Ideally it would be this:
x = IndexedBase("x")
i, j, N = symbols("i j N")
expr = Sum(Product(exp(-x[j]**2), (j, 1, N)).diff(x[i]), (i, 1, N))
So far this is unevaluated, expr is
Sum(Derivative(Product(exp(-x[j]**2), (j, 1, N)), x[i]), (i, 1, N))
The method doit
can be used to evaluate it. Unfortunately the differentiation of a product doesn't quite work yet: expr.doit()
returns
N*Derivative(Product(exp(-x[j]**2), (j, 1, N)), x[i])
Rewriting the product as the sum prior to differentiation helps:
expr = Sum(Product(exp(-x[j]**2), (j, 1, N)).rewrite(Sum).diff(x[i]), (i, 1, N))
expr.doit()
returns
Sum(Piecewise((-2*exp(Sum(log(exp(-x[j]**2)), (j, 1, N)))*x[i], (1 <= i) & (i <= N)), (0, True)), (i, 1, N))
which is the correct result of differentiation. Sadly we have that extraneous condition in Piecewise, and also log(exp(...))
that should have been simplified. SymPy doesn't infer that (1 <= i) & (i <= N)

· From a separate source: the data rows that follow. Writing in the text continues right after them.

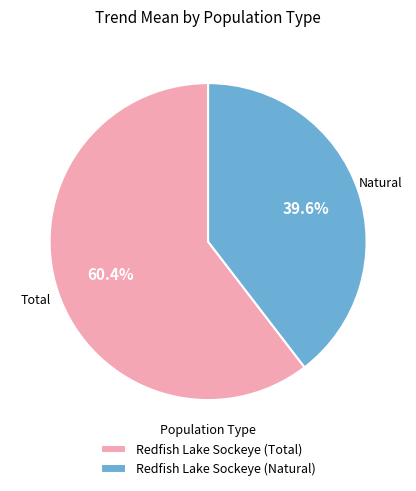

Rank the categories by value from lowest to highest.

Redfish Lake Sockeye (Natural), Redfish Lake Sockeye (Total)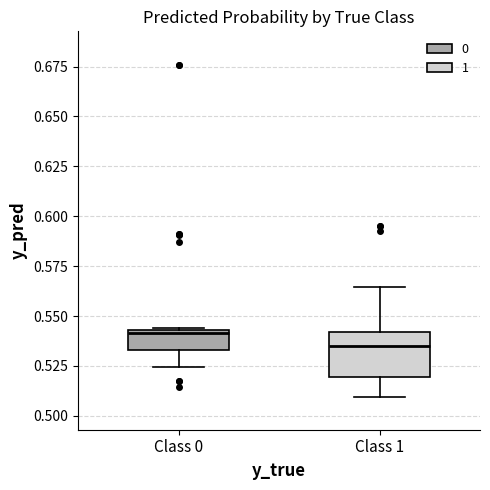

Which box is the tallest, from its lower edge to its upper edge?

Class 1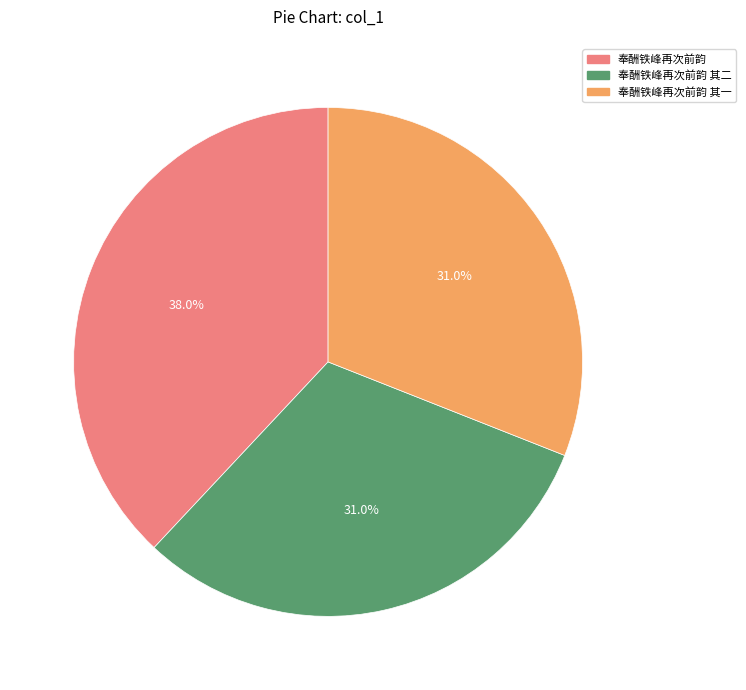

Is there a majority slice in this chart?

No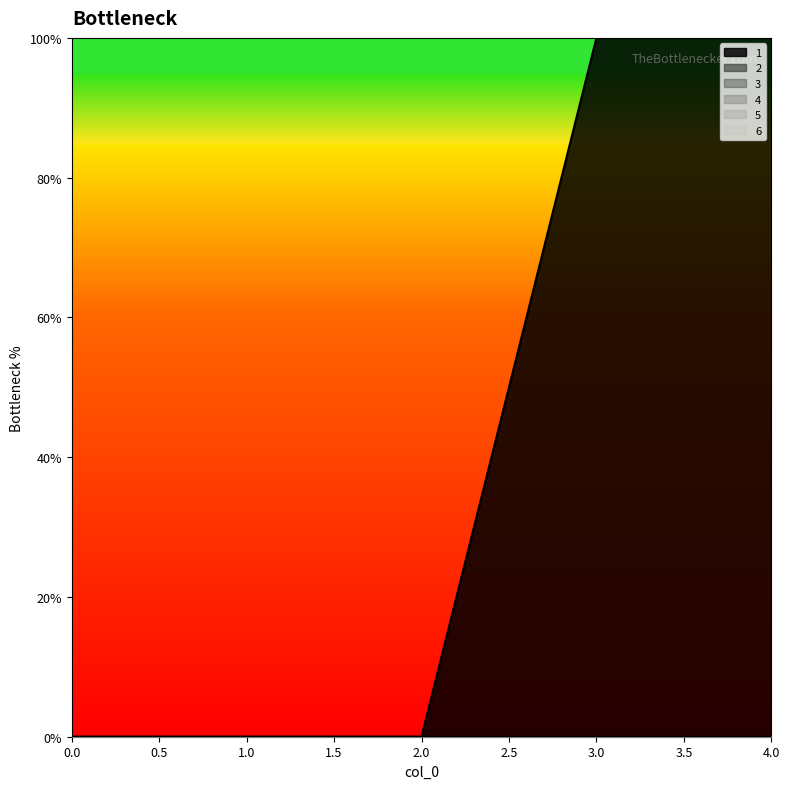

True or false: 6 and 3 cross at least once.

False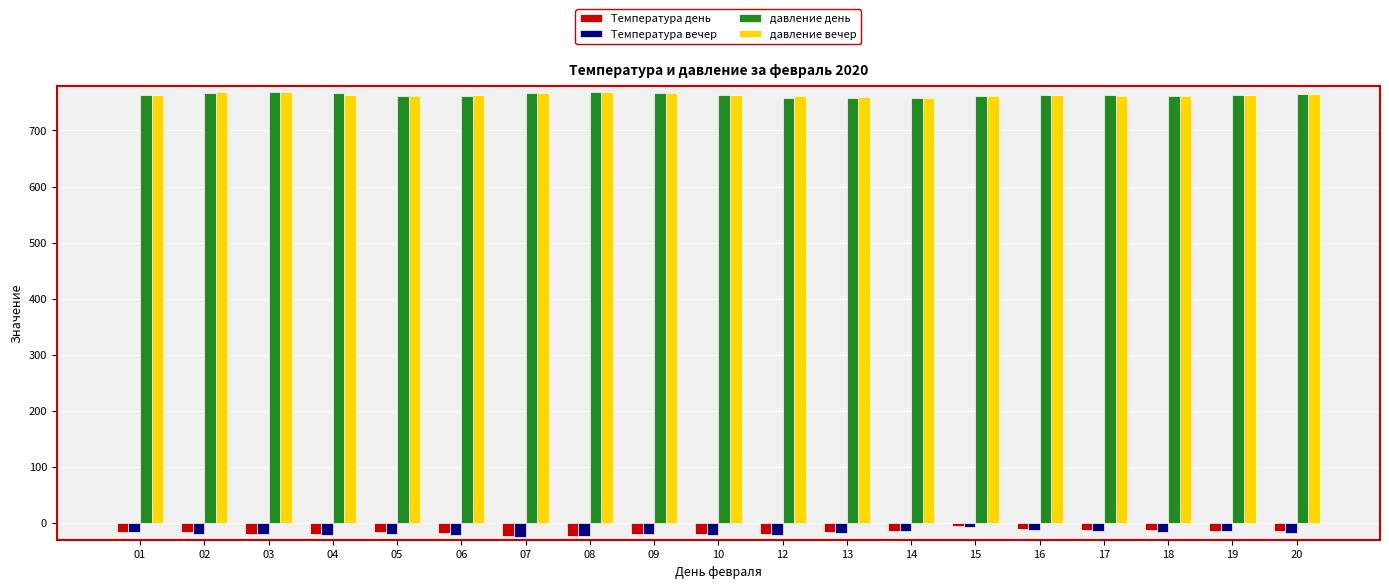

What are all the series names shown in the legend?

Температура день, Температура вечер, давление день, давление вечер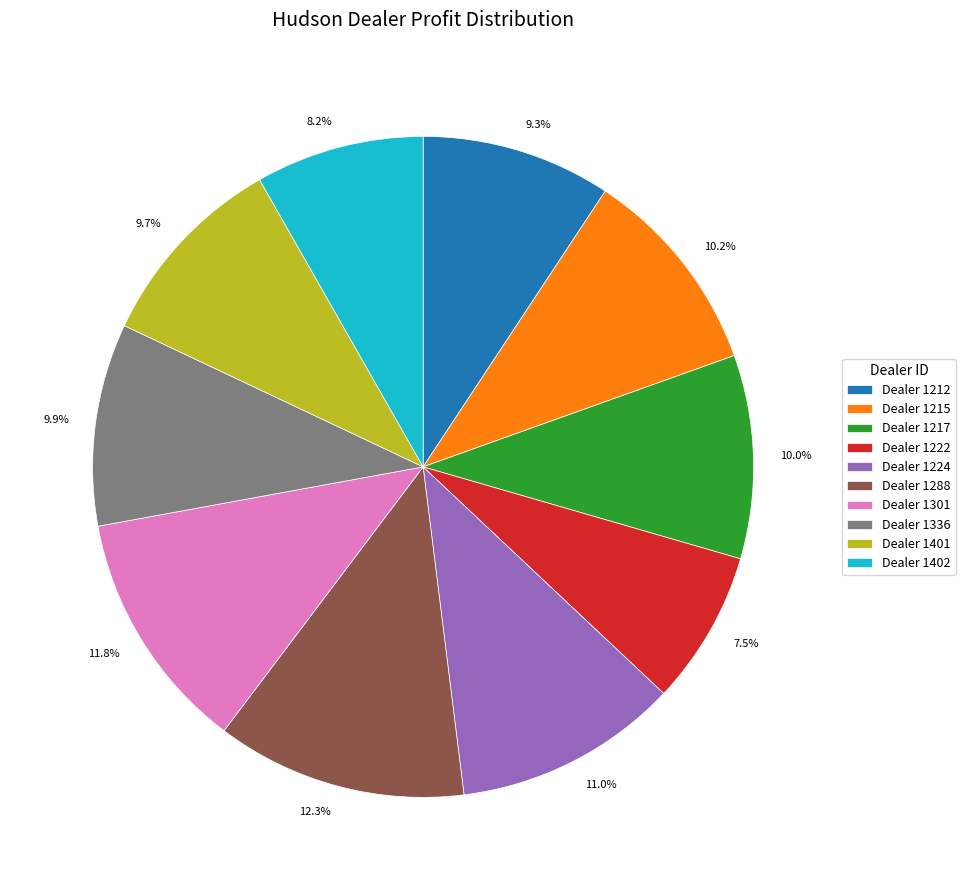

Do 7.5% and 11.0% together represent more than half of the pie?

No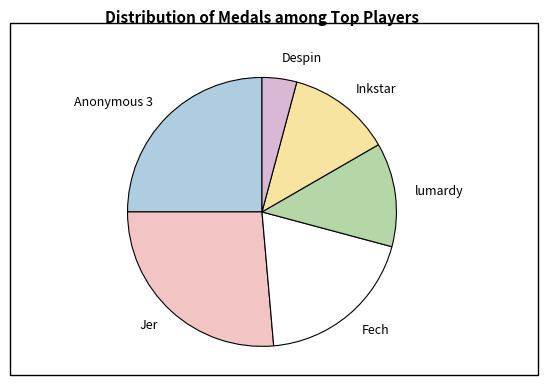

Combined, do Inkstar and Despin account for over 50%?

No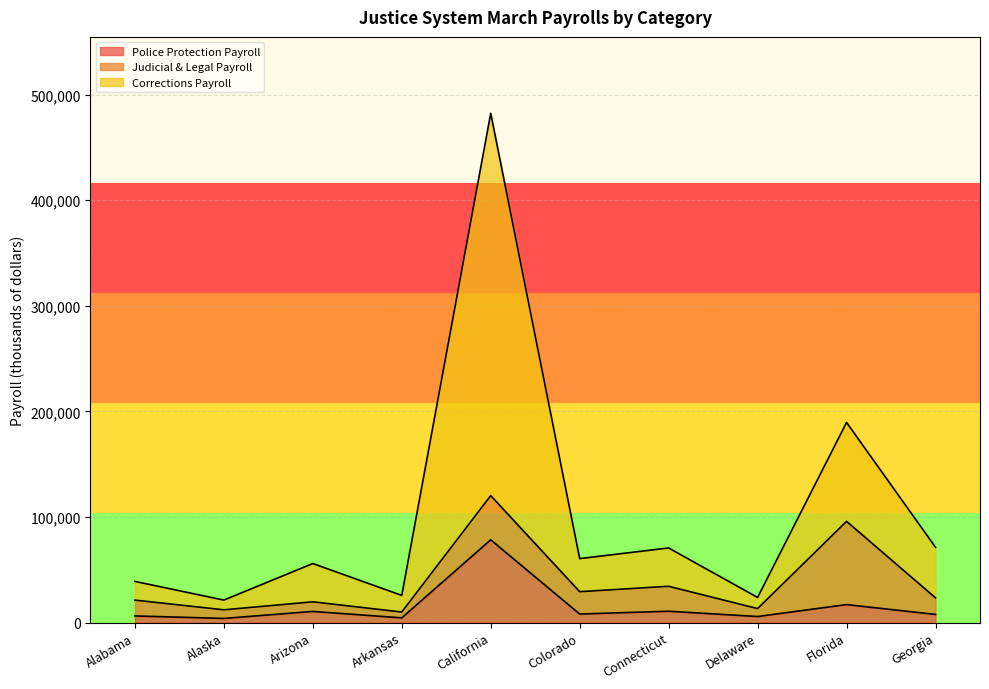

Is the value of Corrections Payroll at Arkansas greater than the value of Police Protection Payroll at California?

No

is True from the context of the outer sum, and it also hesitates to simplify log(exp
thinking x[j]
might be complex. So I resort to surgical procedure with Piecewise, replacing it by the first piece, and to forcefully expanding logs:
e = expr.doit()
p = next(iter(e.atoms(Piecewise)))
e = expand_log(e.xreplace({p: p.args[0][0]}), force=True)
Now e
is
Sum(-2*exp(Sum(-x[j]**2, (j, 1, N)))*x[i], (i, 1, N))
Couldn't get exp(Sum(..))
to become a Product again, unfortunately.